Jones' living room decor is dominated by Jesus and photos of his smiling daughters. Behind his thick moustache, the big, balding man professes a deep love for both his faith and his family. Jones's great-great-great-grandfather Daniel Webster Jones led the first group of missionaries to Mexico in 1876. He later helped to establish the Mormon colonies in Chihuahua where Jones grew up. Jones's climb into the government earned the Mexican Mormons mainstream acceptance, said Daniel L. Johnson, area president for the LDS church in Mexico.
After the LDS church abandoned the practice of polygamy in 1890, some Mormons, who refused to give up polygamy established their own faction and moved to Mexico to avoid harassment from the U.S. government. Among their descendents was Ervil Lebaron, who initiated close to 25 murders during his lifetime.
"Before Jeff was elected into office, there was a tendency by some to associate the church with the Lebaron movement," Johnson said. "He did quite a bit to dispel that erroneous notion."
Jones has opened roads for the church to expand its humanitarian work in Mexico and helped to expedite the construction of temples, Johnson said. Jones and his wife took the first lady of Mexico on a two-hour tour of the Mexico City Temple before it was rededicated. "There are an awful lot of people who think well of the church because of the church because of Jeff," he said.
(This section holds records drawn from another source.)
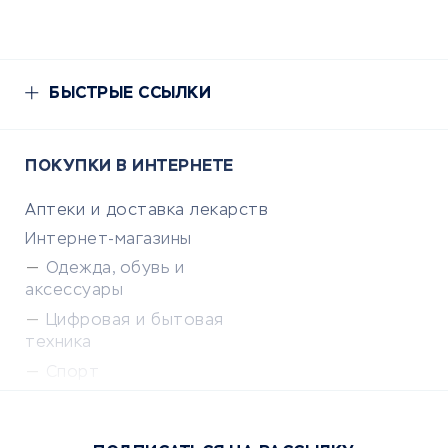
БЫСТРЫЕ ССЫЛКИ
ПОКУПКИ В ИНТЕРНЕТЕ
Аптеки и доставка лекарств
Интернет-магазины
Одежда, обувь и
аксессуары
Цифровая и бытовая
техника
Спорт
Доставка еды
Популярные товары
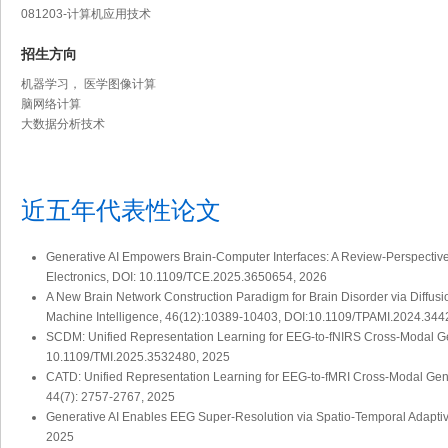
081203-计算机应用技术
招生方向
机器学习， 医学图像计算
脑网络计算
大数据分析技术
近五年代表性论文
Generative AI Empowers Brain-Computer Interfaces: A Review-Perspective
Electronics, DOI: 10.1109/TCE.2025.3650654, 2026
A New Brain Network Construction Paradigm for Brain Disorder via Diffus
Machine Intelligence, 46(12):10389-10403, DOI:10.1109/TPAMI.2024.34
SCDM: Unified Representation Learning for EEG-to-fNIRS Cross-Modal Ge
10.1109/TMI.2025.3532480, 2025
CATD: Unified Representation Learning for EEG-to-fMRI Cross-Modal Gen
44(7): 2757-2767, 2025
Generative AI Enables EEG Super-Resolution via Spatio-Temporal Adaptiv
2025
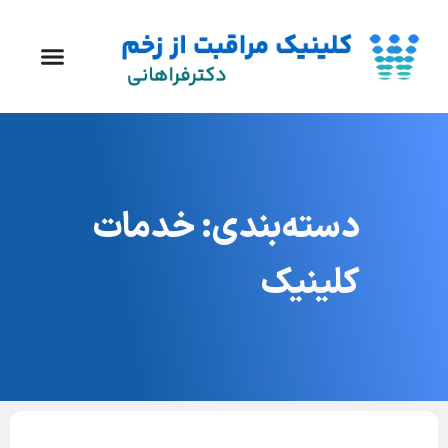
دسته‌بندی: خدمات
کلینیک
During his time as a representative and later as the undersecretary of Agribusiness Development, Jones attacked issues relating to border affairs.
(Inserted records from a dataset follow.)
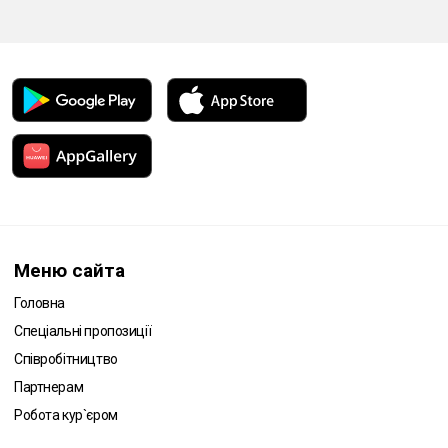
Меню сайта
Головна
Спеціальні пропозиції
Співробітництво
Партнерам
Робота кур`єром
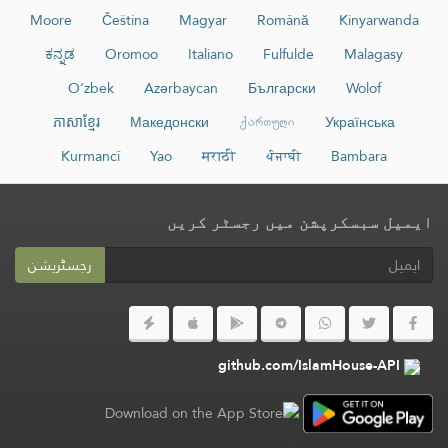
Moore
Čeština
Magyar
Română
Kinyarwanda
ಕನ್ನಡ
Oromoo
Italiano
Fulfulde
Malagasy
O‘zbek
Azərbaycan
Български
Wolof
ភាសាខ្មែរ
Македонски
ქართული
Українська
Kurmancî
Yao
मराठी
ਪੰਜਾਬੀ
Bambara
ایمیل سبسکرپشن میں رجسٹر کریں
رجسٹریشن
github.com/IslamHouse-API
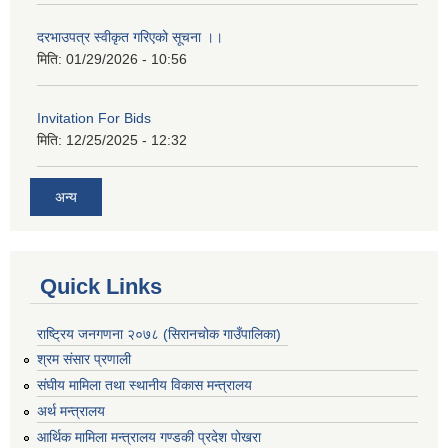
दरभाउपत्र स्वीकृत गरिएको सूचना ।।
मिति:
01/29/2026 - 10:56
Invitation For Bids
मिति:
12/25/2025 - 12:32
अन्य
Quick Links
राष्ट्रिय जनगणना २०७८ (सिरानचोक गाउँपालिका)
श्रम संसार प्रणाली
संघीय मामिला तथा स्थानीय विकास मन्त्रालय
अर्थ मन्त्रालय
आर्थिक मामिला मन्त्रालय गण्डकी प्रदेश पोखरा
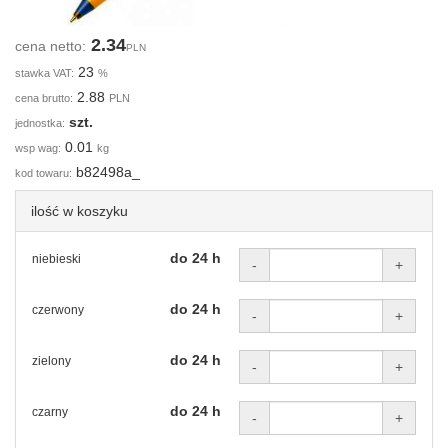
2.34
cena netto:
PLN
23
stawka VAT:
%
2.88
cena brutto:
PLN
szt.
jednostka:
0.01
wsp wag:
kg
b82498a_
kod towaru:
ilość w koszyku
do 24 h
niebieski
-
+
do 24 h
czerwony
-
+
do 24 h
zielony
-
+
do 24 h
czarny
-
+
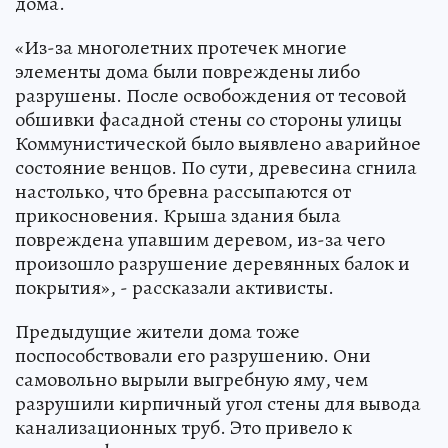
дома.
«Из-за многолетних протечек многие
элементы дома были повреждены либо
разрушены. После освобождения от тесовой
обшивки фасадной стены со стороны улицы
Коммунистической было выявлено аварийное
состояние венцов. По сути, древесина сгнила
настолько, что бревна рассыпаются от
прикосновения. Крыша здания была
повреждена упавшим деревом, из-за чего
произошло разрушение деревянных балок и
покрытия», - рассказали активисты.
Предыдущие жители дома тоже
поспособствовали его разрушению. Они
самовольно вырыли выгребную яму, чем
разрушили кирпичный угол стены для вывода
канализационных труб. Это привело к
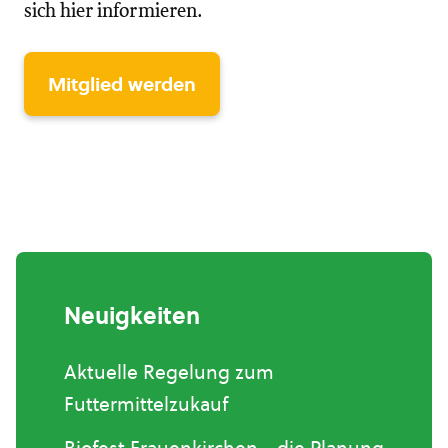
sich hier informieren.
Mitglied werden
Neuigkeiten
Aktuelle Regelung zum
Futtermittelzukauf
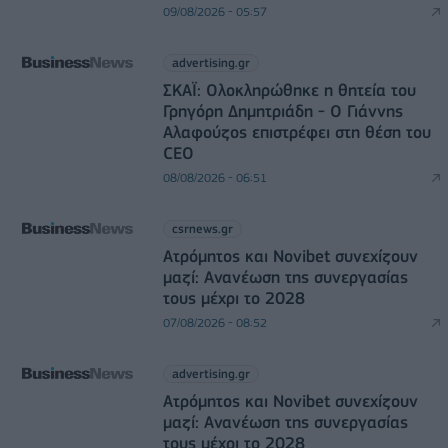
09/08/2026 - 05:57
advertising.gr
ΣΚΑΪ: Ολοκληρώθηκε η θητεία του
Γρηγόρη Δημητριάδη - Ο Γιάννης
Αλαφούζος επιστρέφει στη θέση του
CEO
08/08/2026 - 06:51
csrnews.gr
Ατρόμητος και Novibet συνεχίζουν
μαζί: Ανανέωση της συνεργασίας
τους μέχρι το 2028
07/08/2026 - 08:52
advertising.gr
Ατρόμητος και Novibet συνεχίζουν
μαζί: Ανανέωση της συνεργασίας
τους μέχρι το 2028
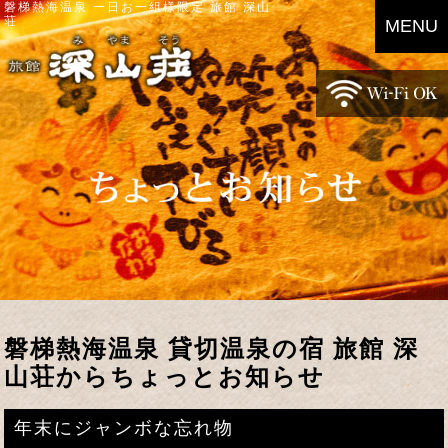
磐梯熱海温泉 一日お一組様限定 旅館 深山
荘
MENU
磐梯熱海温泉 貸切温泉の宿 旅館 深
山荘からちょっとお知らせ
年末にジャンボな忘れ物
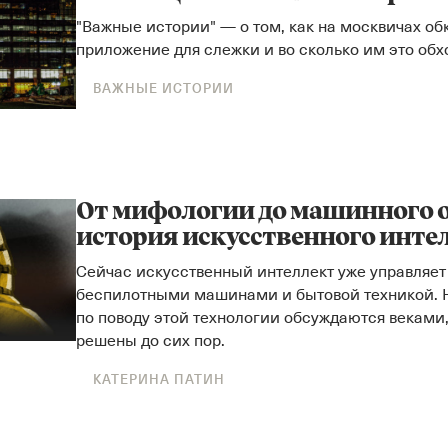
"Важные истории" — о том, как на москвичах об
приложение для слежки и во сколько им это обх
ВАЖНЫЕ ИСТОРИИ
От мифологии до машинного 
история искусственного инте
Сейчас искусственный интеллект уже управляе
беспилотными машинами и бытовой техникой. 
по поводу этой технологии обсуждаются веками,
решены до сих пор.
КАТЕРИНА ПАТИН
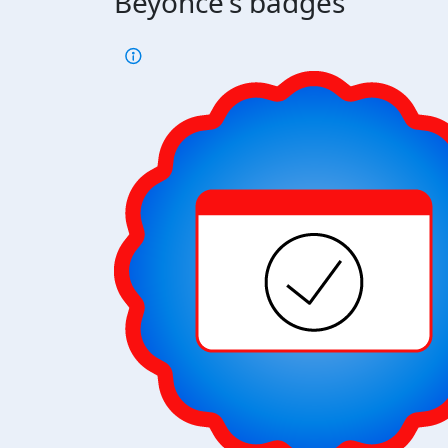
Beyonce's badges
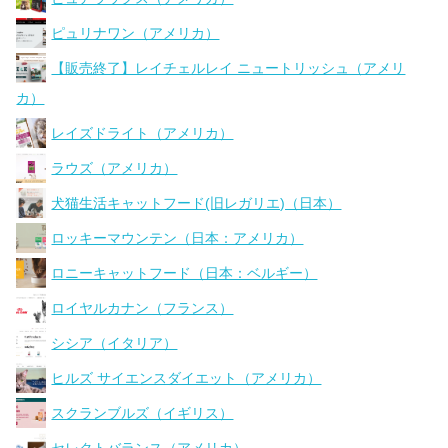
ピュリナワン（アメリカ）
【販売終了】レイチェルレイ ニュートリッシュ（アメリ
カ）
レイズドライト（アメリカ）
ラウズ（アメリカ）
犬猫生活キャットフード(旧レガリエ)（日本）
ロッキーマウンテン（日本：アメリカ）
ロニーキャットフード（日本：ベルギー）
ロイヤルカナン（フランス）
シシア（イタリア）
ヒルズ サイエンスダイエット（アメリカ）
スクランブルズ（イギリス）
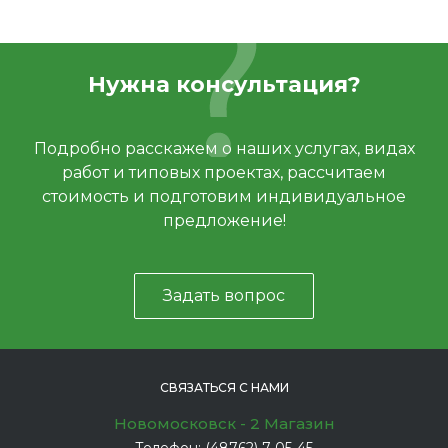
Нужна консультация?
Подробно расскажем о наших услугах, видах
работ и типовых проектах, рассчитаем
стоимость и подготовим индивидуальное
предложение!
Задать вопрос
СВЯЗАТЬСЯ С НАМИ
Новомосковск - 2 Магазин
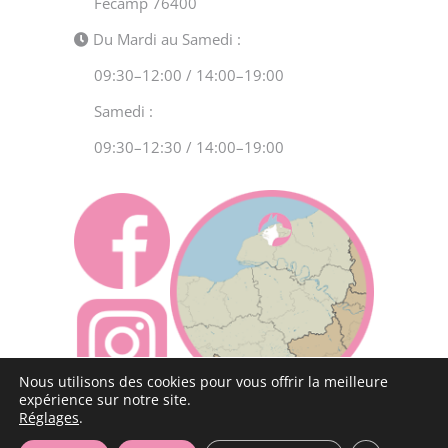
Fécamp 76400
Du Mardi au Samedi :
09:30–12:00 / 14:00–19:00
Samedi :
09:30–12:30 / 14:00–19:00
Nous utilisons des cookies pour vous offrir la meilleure
expérience sur notre site.
Réglages
.
Copyright 2020 Comme Chat et Chien | TOUS DROITS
"He is one of the most innovative thinkers on the border in terms of solutions," said Eliot Shapleigh, a former Texas State Senator from El Paso.
The Mexico of today is not the Mexico of Jones's youth. As a result of drug violence, Cuidad Juarez, Chihuahua's biggest city, has been named one of the most dangerous in the world. Jones came face-to-face with the country's corruption in 1998 when two men he believed to be police officers attempted to kidnap him and his brother, ostensibly to drive them from ATM to ATM collecting money. Jones, feeling that it would be better for his family to know he was dead than live through "drawn out kidnapping scenarios in which severed body parts of the victim are sent to family members," fought back and was shot three times.
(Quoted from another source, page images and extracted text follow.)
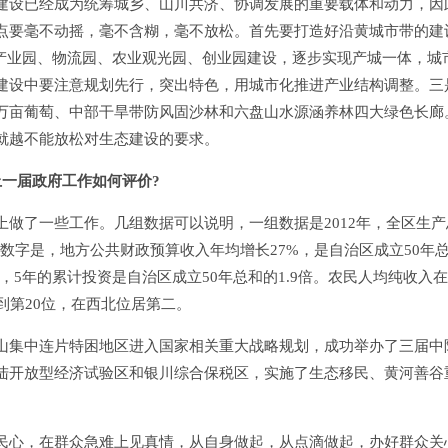
设已经成为统筹城乡、山川共济、协调发展的重要载体和动力，因
点要毫不动摇，毫不含糊，毫不放松。首先要打造好沿黄城市带的建
、产业园、物流园、农业观光园、创业园建设，逐步实现产城一体，城
建设中要注意规划先行，突出特色，用城市化推进产业结构调整。三
万亩葡萄、中部干旱带防风固沙林和六盘山水源涵养林四大绿色长廊
就越不能放松对生态建设的要求。
一届政府工作如何评价?
了一些工作。几组数据可以说明，一组数据是2012年，全区生产
第二组数字是，地方公共财政预算收入年均增长27%，是自治区成立50年
5%，5年的累计投资是自治区成立50年总和的1.9倍。农民人均纯收入
到第20位，在西北位居第二。
集中连片特困地区进入国家相关重大战略规划，成功举办了三届中
陆开放型经济试验区和银川综合保税区，实施了生态移民、黄河善谷
心，在群众急难上见真情，从自身做起，从点滴做起，办好群众关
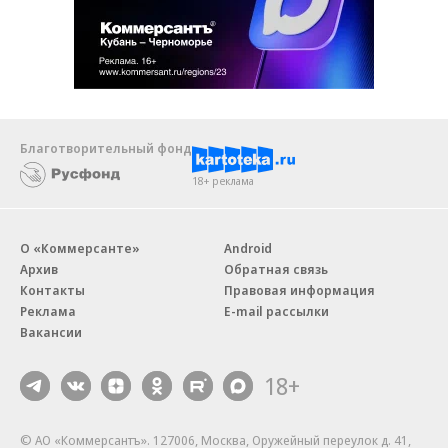
Благотворительный фонд
18+ реклама
О «Коммерсанте»
Android
Архив
Обратная связь
Контакты
Правовая информация
Реклама
E-mail рассылки
Вакансии
18+
© АО «Коммерсантъ». 127006, Москва, Оружейный переулок д. 41,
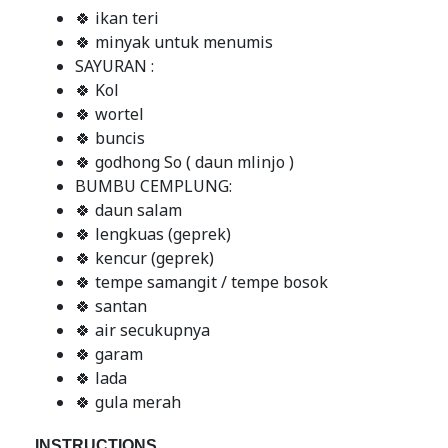
🍀 ikan teri
🍀 minyak untuk menumis
SAYURAN :
🍀 Kol
🍀 wortel
🍀 buncis
🍀 godhong So ( daun mlinjo )
BUMBU CEMPLUNG:
🍀 daun salam
🍀 lengkuas (geprek)
🍀 kencur (geprek)
🍀 tempe samangit / tempe bosok
🍀 santan
🍀 air secukupnya
🍀 garam
🍀 lada
🍀 gula merah
INSTRUCTIONS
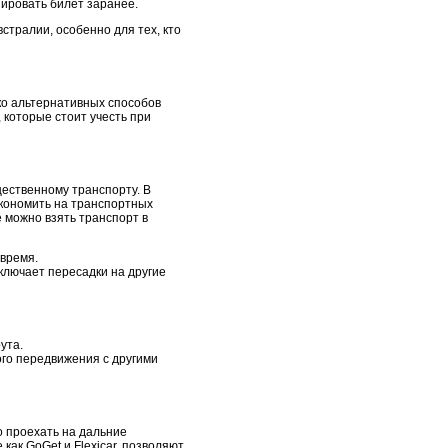
нировать билет заранее.
стралии, особенно для тех, кто
ко альтернативных способов
 которые стоит учесть при
щественному транспорту. В
экономить на транспортных
е можно взять транспорт в
 время.
ключает пересадки на другие
ута.
ного передвижения с другими
о проехать на дальние
как GoGet и Flexicar, позволяют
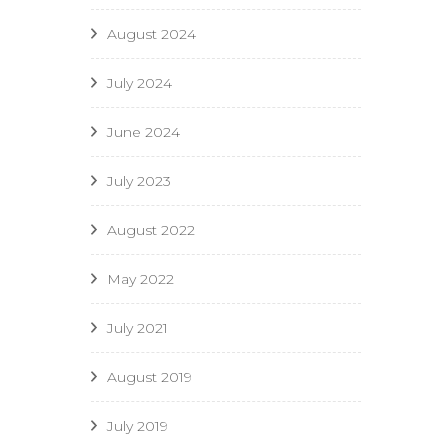
August 2024
July 2024
June 2024
July 2023
August 2022
May 2022
July 2021
August 2019
July 2019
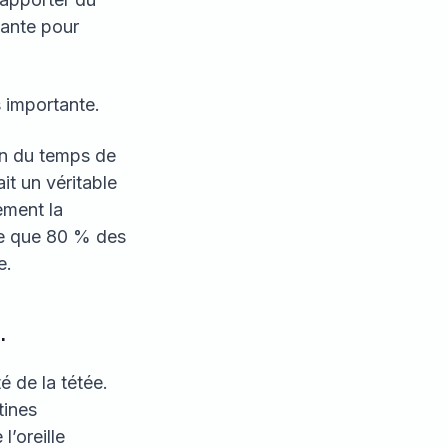
sante pour
 importante.
on du temps de
t un véritable
ement la
me que 80 % des
e.
.
é de la tétée.
tines
’oreille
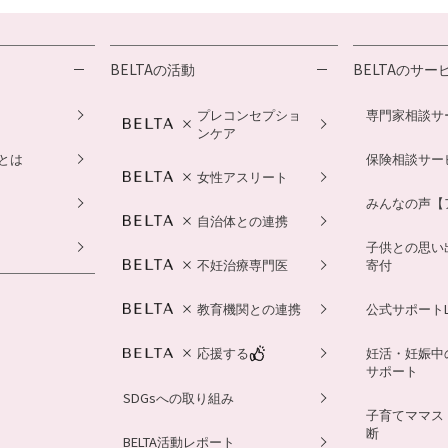
BELTAの活動
BELTAのサー
プレコンセプショ
専門家相談サ
ンケア
とは
保険相談サー
女性アスリート
みんなの声【
自治体との連携
子供との思い
不妊治療専門医
寄付
教育機関との連携
公式サポートL
応援する
妊活・妊娠中
サポート
SDGsへの取り組み
子育てママス
断
BELTA活動レポート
"I've always felt that the position of a Mexican statesman should always be to do anything that needs to be done to retain the country's human capital," he said. "The violence and the economic hardship are driving people away."
Jones political career came crashing to an end in 2009 after he suggested farmers take a lesson from the drug lords and start producing product to satisfy market demand, thus becoming more dependent on consumers and less on government subsidies. He stands by the comment, which, he said, "was meant as a strategic analogy and not an endorsement of narcotics." When he got the news that he'd need to resign, sitting in a restaurant with a friend, he simply sighed. Then he turned and asked his dinner partner, "Do you think you could find work for my driver?" When Jones abdicated his position, the driver, a young father, was certain to lose his job, too. Jones couldn't bear the thought.
These days Jones bounces back and forth between Mexico and Provo, where his wife and daughters — mostly grown up now — live. They came to the states to escape the violence and accommodate health needs. Jones, who, despite the unrest, spends most of his time in he country of his birth, is writing a book about his experiences as a politician and working to develop private equity funds in Mexico.
3 comments on this story "There's a great deal of creativity in Mexico, but it's difficult to get financed," he said. "One the reasons we don't have a lot of jobs is because we don't have a mechanism for capitalizing small and medium sized businesses."
He calls his little dabble in Mexican politics "a little detour," but Jones has always felt he owed something to Mexico and its people.
"I feel a sense of mission there," he said. "I believe God puts us where he needs us."